TCP is supposed to cope with this. During the handshake each side advertises an MSS (maximum segment size), and the smaller wins. Where it falls apart is Path MTU Discovery. The host sends a full-size packet with the Don't Fragment bit set, a router in the middle finds it too big for the next hop, and it is meant to reply with an ICMP "fragmentation needed" message telling the sender to back off. If that ICMP message is dropped, and a depressing number of firewalls drop it by default, the sender never learns. It keeps retransmitting a packet that physically cannot fit, forever. This is a PMTUD black hole.
Small packets, a ping or the early bytes of an interactive SSH session, fit under any sane MTU, so they sail through. Bulk transfer is where the full-size segments appear, and that is where it dies.
finding it
The single most useful command here is ping with the Don't Fragment bit set and a payload size you control. On Linux:
# 1472 bytes payload + 28 bytes ICMP/IP headers = 1500 on the wire
ping -M do -s 1472 10.0.0.1
If that comes back, your path supports a 1500-byte MTU. If it returns "Message too long" or "frag needed and DF set", drop the size and try again. Walk it down until packets start getting through:
ping -M do -s 1464 10.0.0.1 # 1492 on the wire, typical for PPPoE
ping -M do -s 1372 10.0.0.1 # 1400, common for a chunky overlay
The largest size that succeeds, plus 28, is your real path MTU. The other tool worth knowing is tracepath, which walks the route and prints the MTU at each hop without you having to bisect by hand.
tcpdump confirms the diagnosis from the other side. Watch a stalled transfer and you will see the same large segment going out again and again with no acknowledgement coming back, whilst the small packets around it are fine.
fixing it
There are two honest fixes and one workaround.

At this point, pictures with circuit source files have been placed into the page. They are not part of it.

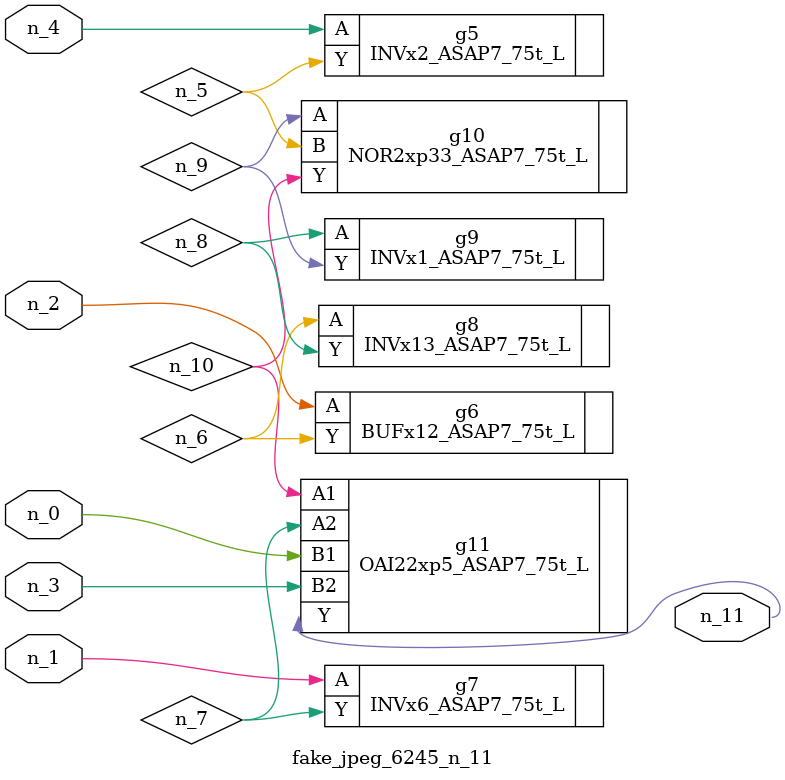
<source format=v>
module fake_jpeg_6245_n_11 (n_3, n_2, n_1, n_0, n_4, n_11);

input n_3;
input n_2;
input n_1;
input n_0;
input n_4;

output n_11;

wire n_10;
wire n_8;
wire n_9;
wire n_6;
wire n_5;
wire n_7;

INVx2_ASAP7_75t_L g5 ( 
.A(n_4),
.Y(n_5)
);

BUFx12_ASAP7_75t_L g6 ( 
.A(n_2),
.Y(n_6)
);

INVx6_ASAP7_75t_L g7 ( 
.A(n_1),
.Y(n_7)
);

INVx13_ASAP7_75t_L g8 ( 
.A(n_6),
.Y(n_8)
);

INVx1_ASAP7_75t_L g9 ( 
.A(n_8),
.Y(n_9)
);

NOR2xp33_ASAP7_75t_L g10 ( 
.A(n_9),
.B(n_5),
.Y(n_10)
);

OAI22xp5_ASAP7_75t_L g11 ( 
.A1(n_10),
.A2(n_7),
.B1(n_0),
.B2(n_3),
.Y(n_11)
);


endmodule
</source>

The honest fix is to set the correct MTU on the interface so PMTUD never has to engage in the first place:
ip link set dev tun0 mtu 1400
The second, and the one I lean on for tunnels, is MSS clamping. You tell the router to rewrite the TCP MSS option in passing SYN packets down to something that fits, so neither end ever even tries to send an oversized segment:
iptables -t mangle -A FORWARD -p tcp --tcp-flags SYN,RST SYN \
-j TCPMSS --clamp-mss-to-pmtu
--clamp-mss-to-pmtu derives the value from the outgoing interface MTU, which is exactly what you want on a PPPoE or VPN edge. If you need a fixed number instead, swap it for --set-mss 1360.

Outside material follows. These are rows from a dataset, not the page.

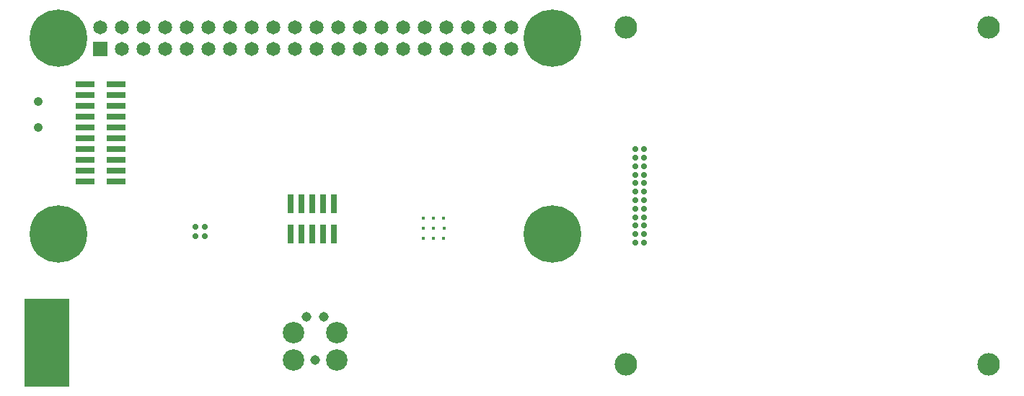
<source format=gbs>
G04 Layer_Color=16711935*
%FSLAX25Y25*%
%MOIN*%
G70*
G01*
G75*
%ADD93R,0.20600X0.40600*%
%ADD106C,0.26575*%
%ADD107R,0.06506X0.06506*%
%ADD108C,0.06506*%
%ADD109C,0.10400*%
%ADD110C,0.02800*%
%ADD111C,0.04143*%
%ADD112C,0.09950*%
%ADD113C,0.04500*%
%ADD114C,0.01772*%
%ADD115R,0.03159X0.08868*%
%ADD116R,0.08868X0.03159*%
D93*
X10500Y-97000D02*
D03*
D106*
X244346Y44000D02*
D03*
Y-46551D02*
D03*
X16000Y44000D02*
D03*
Y-46551D02*
D03*
D107*
X35173Y39000D02*
D03*
D108*
X45173D02*
D03*
X55173D02*
D03*
X65173D02*
D03*
X75173D02*
D03*
X85173D02*
D03*
X95173D02*
D03*
X105173D02*
D03*
X115173D02*
D03*
X125173D02*
D03*
X135173D02*
D03*
X145173D02*
D03*
X155173D02*
D03*
X165173D02*
D03*
X175173D02*
D03*
X185173D02*
D03*
X195173D02*
D03*
X205173D02*
D03*
X215173D02*
D03*
X225173D02*
D03*
X35173Y49000D02*
D03*
X45173D02*
D03*
X55173D02*
D03*
X65173D02*
D03*
X75173D02*
D03*
X85173D02*
D03*
X95173D02*
D03*
X105173D02*
D03*
X115173D02*
D03*
X125173D02*
D03*
X135173D02*
D03*
X145173D02*
D03*
X155173D02*
D03*
X165173D02*
D03*
X175173D02*
D03*
X185173D02*
D03*
X195173D02*
D03*
X205173D02*
D03*
X215173D02*
D03*
X225173D02*
D03*
D109*
X445953Y48921D02*
D03*
Y-106984D02*
D03*
X278236Y48921D02*
D03*
Y-106984D02*
D03*
D110*
X282733Y-50685D02*
D03*
X286669D02*
D03*
X282733Y-46748D02*
D03*
X286669D02*
D03*
X282733Y-42811D02*
D03*
X286669D02*
D03*
X282733Y-38874D02*
D03*
X286669D02*
D03*
X282733Y-34937D02*
D03*
X286669D02*
D03*
X282733Y-31000D02*
D03*
X286669D02*
D03*
X282733Y-27063D02*
D03*
X286669D02*
D03*
X282733Y-23126D02*
D03*
X286669D02*
D03*
X282733Y-19189D02*
D03*
X286669D02*
D03*
X282733Y-15252D02*
D03*
X286669D02*
D03*
X282733Y-11315D02*
D03*
X286669D02*
D03*
X282733Y-7378D02*
D03*
X286669D02*
D03*
X79287Y-43256D02*
D03*
X83618D02*
D03*
X79287Y-47587D02*
D03*
X83618D02*
D03*
D111*
X6500Y14500D02*
D03*
Y2689D02*
D03*
D112*
X144500Y-92500D02*
D03*
X124500D02*
D03*
X144500Y-105000D02*
D03*
X124500D02*
D03*
D113*
X138500Y-85000D02*
D03*
X130500D02*
D03*
X134500Y-105000D02*
D03*
D114*
X194421Y-44000D02*
D03*
X194028Y-48724D02*
D03*
Y-39276D02*
D03*
X189303D02*
D03*
Y-44000D02*
D03*
X184579D02*
D03*
Y-48724D02*
D03*
X189303D02*
D03*
X184579Y-39276D02*
D03*
D115*
X143100Y-32613D02*
D03*
X138100D02*
D03*
X133100D02*
D03*
X128100D02*
D03*
X123100D02*
D03*
X143100Y-46787D02*
D03*
X138100D02*
D03*
X133100D02*
D03*
X128100D02*
D03*
X123100D02*
D03*
D116*
X42587Y-2500D02*
D03*
X28413D02*
D03*
X42587Y-22500D02*
D03*
Y-17500D02*
D03*
Y-12500D02*
D03*
Y-7500D02*
D03*
Y2500D02*
D03*
Y7500D02*
D03*
Y12500D02*
D03*
Y17500D02*
D03*
Y22500D02*
D03*
X28413Y-22500D02*
D03*
Y-17500D02*
D03*
Y-12500D02*
D03*
Y-7500D02*
D03*
Y2500D02*
D03*
Y7500D02*
D03*
Y12500D02*
D03*
Y17500D02*
D03*
Y22500D02*
D03*
M02*

</source>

The workaround, and please treat it as a last resort, is to stop dropping the ICMP "fragmentation needed" messages on your firewall so PMTUD can actually work. It should never have been blocked in the first place. ICMP type 3 code 4 is not an attack, it is the network trying to help you.
the lesson
If a link passes ping and SSH but chokes on bulk transfer, suspect MTU before anything else. It cost me an embarrassing amount of time the first time I met it, staring at firewall rules and routing tables that were all perfectly correct. The fault was 100 bytes of GRE header I had completely forgotten about. Now ping -M do -s is the second thing I type, right after ping, and clamping the MSS on every tunnel I build is just muscle memory. Set it and you will never lose an afternoon to this again.